# Exercise objective
The records that follow should be retyped word for word.

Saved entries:
==================================================

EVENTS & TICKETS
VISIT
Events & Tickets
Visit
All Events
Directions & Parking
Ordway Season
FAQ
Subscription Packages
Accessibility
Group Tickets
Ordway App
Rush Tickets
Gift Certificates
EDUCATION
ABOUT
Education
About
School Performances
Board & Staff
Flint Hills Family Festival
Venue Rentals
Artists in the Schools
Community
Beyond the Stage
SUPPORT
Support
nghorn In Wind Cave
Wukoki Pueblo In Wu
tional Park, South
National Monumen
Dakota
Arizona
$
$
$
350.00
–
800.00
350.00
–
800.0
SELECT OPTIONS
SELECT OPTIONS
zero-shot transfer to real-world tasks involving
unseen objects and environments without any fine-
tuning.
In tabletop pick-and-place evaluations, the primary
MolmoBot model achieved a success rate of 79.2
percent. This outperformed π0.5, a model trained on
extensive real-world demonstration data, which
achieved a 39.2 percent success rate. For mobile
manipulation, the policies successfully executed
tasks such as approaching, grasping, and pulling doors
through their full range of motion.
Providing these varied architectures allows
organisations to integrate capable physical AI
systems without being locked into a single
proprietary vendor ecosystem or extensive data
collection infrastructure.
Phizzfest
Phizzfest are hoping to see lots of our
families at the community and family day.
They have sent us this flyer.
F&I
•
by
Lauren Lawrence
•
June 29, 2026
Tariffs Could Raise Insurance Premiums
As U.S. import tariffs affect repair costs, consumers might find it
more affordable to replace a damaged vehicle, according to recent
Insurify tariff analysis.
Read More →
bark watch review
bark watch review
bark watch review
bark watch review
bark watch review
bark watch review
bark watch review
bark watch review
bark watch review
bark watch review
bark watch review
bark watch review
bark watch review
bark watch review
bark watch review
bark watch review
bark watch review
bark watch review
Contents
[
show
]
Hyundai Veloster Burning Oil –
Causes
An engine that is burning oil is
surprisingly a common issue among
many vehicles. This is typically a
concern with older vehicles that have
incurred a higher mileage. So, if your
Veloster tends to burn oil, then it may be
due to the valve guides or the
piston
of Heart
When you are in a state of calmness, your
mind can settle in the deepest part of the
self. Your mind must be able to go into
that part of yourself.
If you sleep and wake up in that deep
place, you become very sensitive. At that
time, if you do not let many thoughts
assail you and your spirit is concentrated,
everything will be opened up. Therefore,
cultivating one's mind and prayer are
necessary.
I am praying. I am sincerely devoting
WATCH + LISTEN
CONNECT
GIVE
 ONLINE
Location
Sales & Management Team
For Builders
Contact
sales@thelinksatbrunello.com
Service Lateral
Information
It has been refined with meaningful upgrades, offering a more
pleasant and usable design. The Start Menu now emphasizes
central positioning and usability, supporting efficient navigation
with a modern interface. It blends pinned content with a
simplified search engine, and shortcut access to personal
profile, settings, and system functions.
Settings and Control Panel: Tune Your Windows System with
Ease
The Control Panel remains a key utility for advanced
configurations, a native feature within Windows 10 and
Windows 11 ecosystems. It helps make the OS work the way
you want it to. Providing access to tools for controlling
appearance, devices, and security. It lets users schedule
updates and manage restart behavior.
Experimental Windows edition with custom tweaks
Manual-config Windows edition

==================================================

# Result
EVENTS & TICKETS
VISIT
Events & Tickets
Visit
All Events
Directions & Parking
Ordway Season
FAQ
Subscription Packages
Accessibility
Group Tickets
Ordway App
Rush Tickets
Gift Certificates
EDUCATION
ABOUT
Education
About
School Performances
Board & Staff
Flint Hills Family Festival
Venue Rentals
Artists in the Schools
Community
Beyond the Stage
SUPPORT
Support
nghorn In Wind Cave
Wukoki Pueblo In Wu
tional Park, South
National Monumen
Dakota
Arizona
$
$
$
350.00
–
800.00
350.00
–
800.0
SELECT OPTIONS
SELECT OPTIONS
zero-shot transfer to real-world tasks involving
unseen objects and environments without any fine-
tuning.
In tabletop pick-and-place evaluations, the primary
MolmoBot model achieved a success rate of 79.2
percent. This outperformed π0.5, a model trained on
extensive real-world demonstration data, which
achieved a 39.2 percent success rate. For mobile
manipulation, the policies successfully executed
tasks such as approaching, grasping, and pulling doors
through their full range of motion.
Providing these varied architectures allows
organisations to integrate capable physical AI
systems without being locked into a single
proprietary vendor ecosystem or extensive data
collection infrastructure.
Phizzfest
Phizzfest are hoping to see lots of our
families at the community and family day.
They have sent us this flyer.
F&I
•
by
Lauren Lawrence
•
June 29, 2026
Tariffs Could Raise Insurance Premiums
As U.S. import tariffs affect repair costs, consumers might find it
more affordable to replace a damaged vehicle, according to recent
Insurify tariff analysis.
Read More →
bark watch review
bark watch review
bark watch review
bark watch review
bark watch review
bark watch review
bark watch review
bark watch review
bark watch review
bark watch review
bark watch review
bark watch review
bark watch review
bark watch review
bark watch review
bark watch review
bark watch review
bark watch review
Contents
[
show
]
Hyundai Veloster Burning Oil –
Causes
An engine that is burning oil is
surprisingly a common issue among
many vehicles. This is typically a
concern with older vehicles that have
incurred a higher mileage. So, if your
Veloster tends to burn oil, then it may be
due to the valve guides or the
piston
of Heart
When you are in a state of calmness, your
mind can settle in the deepest part of the
self. Your mind must be able to go into
that part of yourself.
If you sleep and wake up in that deep
place, you become very sensitive. At that
time, if you do not let many thoughts
assail you and your spirit is concentrated,
everything will be opened up. Therefore,
cultivating one's mind and prayer are
necessary.
I am praying. I am sincerely devoting
WATCH + LISTEN
CONNECT
GIVE
 ONLINE
Location
Sales & Management Team
For Builders
Contact
sales@thelinksatbrunello.com
Service Lateral
Information
It has been refined with meaningful upgrades, offering a more
pleasant and usable design. The Start Menu now emphasizes
central positioning and usability, supporting efficient navigation
with a modern interface. It blends pinned content with a
simplified search engine, and shortcut access to personal
profile, settings, and system functions.
Settings and Control Panel: Tune Your Windows System with
Ease
The Control Panel remains a key utility for advanced
configurations, a native feature within Windows 10 and
Windows 11 ecosystems. It helps make the OS work the way
you want it to. Providing access to tools for controlling
appearance, devices, and security. It lets users schedule
updates and manage restart behavior.
Experimental Windows edition with custom tweaks
Manual-config Windows edition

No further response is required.